Shi J-R et al.
Transcription factors (TFs) act together with co-regulators to modulate the expression of their target genes, which eventually dictates their pathophysiological effects. Depending on the co-regulator, TFs can exert different activities. The Estrogen Related Receptor α (ERRα) acts as a transcription factor that regulates several pathophysiological phenomena. In particular, interactions with PGC-1 co-activators are responsible for the metabolic activities of ERRα. In breast cancers, ERRα exerts several tumor-promoting, metabolism-unrelated activities that do not depend on PGC1, questioning the identity of the co-activators involved in these cancer-related effects.
We used bio-computing methods to identify potential co-factors that could be responsible for the activities of ERRα in cancer progression. Experimental validations were conducted in different breast cancer cell lines, using determination of mRNA expression, ChIP-qPCR and proximity ligation assays.

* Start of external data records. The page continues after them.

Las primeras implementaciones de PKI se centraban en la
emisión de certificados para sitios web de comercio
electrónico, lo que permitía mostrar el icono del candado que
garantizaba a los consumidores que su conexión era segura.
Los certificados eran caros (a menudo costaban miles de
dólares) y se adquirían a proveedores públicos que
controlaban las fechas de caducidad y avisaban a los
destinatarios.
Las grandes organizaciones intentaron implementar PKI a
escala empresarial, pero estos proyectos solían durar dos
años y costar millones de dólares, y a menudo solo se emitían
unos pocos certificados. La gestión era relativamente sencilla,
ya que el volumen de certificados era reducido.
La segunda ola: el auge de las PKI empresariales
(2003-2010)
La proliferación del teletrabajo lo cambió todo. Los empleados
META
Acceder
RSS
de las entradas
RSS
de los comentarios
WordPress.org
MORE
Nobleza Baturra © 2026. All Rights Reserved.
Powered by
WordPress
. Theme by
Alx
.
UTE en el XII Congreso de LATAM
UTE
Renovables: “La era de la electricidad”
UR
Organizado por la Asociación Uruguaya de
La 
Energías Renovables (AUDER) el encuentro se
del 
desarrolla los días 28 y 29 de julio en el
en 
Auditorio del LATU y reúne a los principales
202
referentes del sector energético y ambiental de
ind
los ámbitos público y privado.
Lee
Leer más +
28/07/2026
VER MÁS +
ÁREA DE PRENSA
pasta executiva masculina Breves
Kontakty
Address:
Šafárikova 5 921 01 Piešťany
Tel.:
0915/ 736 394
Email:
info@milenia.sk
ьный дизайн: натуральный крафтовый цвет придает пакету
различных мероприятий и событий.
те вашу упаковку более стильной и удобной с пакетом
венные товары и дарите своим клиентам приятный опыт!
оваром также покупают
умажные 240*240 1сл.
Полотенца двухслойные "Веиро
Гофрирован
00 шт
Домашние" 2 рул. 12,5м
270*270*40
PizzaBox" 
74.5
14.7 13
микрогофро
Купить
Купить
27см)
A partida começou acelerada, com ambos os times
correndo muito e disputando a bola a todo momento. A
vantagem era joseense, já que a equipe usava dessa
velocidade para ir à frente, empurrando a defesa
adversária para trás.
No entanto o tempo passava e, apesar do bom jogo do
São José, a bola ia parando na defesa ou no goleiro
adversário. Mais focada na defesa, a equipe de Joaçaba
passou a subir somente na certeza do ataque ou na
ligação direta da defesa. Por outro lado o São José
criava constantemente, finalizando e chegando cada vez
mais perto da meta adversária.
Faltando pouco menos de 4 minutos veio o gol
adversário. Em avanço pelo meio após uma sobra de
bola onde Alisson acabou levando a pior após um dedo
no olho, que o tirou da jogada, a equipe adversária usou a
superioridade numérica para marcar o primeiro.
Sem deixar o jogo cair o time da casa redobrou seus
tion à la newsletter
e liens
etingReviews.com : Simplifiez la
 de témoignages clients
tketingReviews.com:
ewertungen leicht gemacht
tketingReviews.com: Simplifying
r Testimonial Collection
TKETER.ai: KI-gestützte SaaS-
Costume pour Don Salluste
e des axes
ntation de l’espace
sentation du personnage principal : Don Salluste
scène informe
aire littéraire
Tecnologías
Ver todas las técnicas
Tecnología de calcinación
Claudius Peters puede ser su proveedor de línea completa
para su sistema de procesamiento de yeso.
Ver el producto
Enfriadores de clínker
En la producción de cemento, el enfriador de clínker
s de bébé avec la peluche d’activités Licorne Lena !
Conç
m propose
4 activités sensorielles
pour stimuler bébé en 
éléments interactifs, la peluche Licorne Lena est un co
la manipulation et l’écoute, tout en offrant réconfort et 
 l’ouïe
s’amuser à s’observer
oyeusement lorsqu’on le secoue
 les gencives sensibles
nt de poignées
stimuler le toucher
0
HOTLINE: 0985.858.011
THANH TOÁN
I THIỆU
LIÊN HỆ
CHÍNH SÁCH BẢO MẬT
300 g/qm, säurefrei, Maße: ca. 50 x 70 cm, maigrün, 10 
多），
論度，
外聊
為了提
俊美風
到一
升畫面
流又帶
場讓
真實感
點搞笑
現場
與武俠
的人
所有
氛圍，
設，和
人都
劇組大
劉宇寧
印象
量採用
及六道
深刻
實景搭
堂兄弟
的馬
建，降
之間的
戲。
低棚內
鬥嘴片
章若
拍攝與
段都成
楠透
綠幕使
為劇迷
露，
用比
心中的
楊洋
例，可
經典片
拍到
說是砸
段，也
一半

ZEB1 is proposed as a major ERRα co-factor that could be responsible for the expression of direct ERRα targets in triple-negative breast cancers (TNBC). We establish that ERRα and ZEB1 interact together and are bound to the promoters of their target genes that they transcriptionally regulate. Our further analyses show that the ERRα-ZEB1 downstream signature can predict the survival of the TNBC patients.
The ERRα-ZEB1 complex is a major actor in breast cancer progression and expression of its downstream transcriptional targets can predict the overall survival of triple-negative breast cancer patients.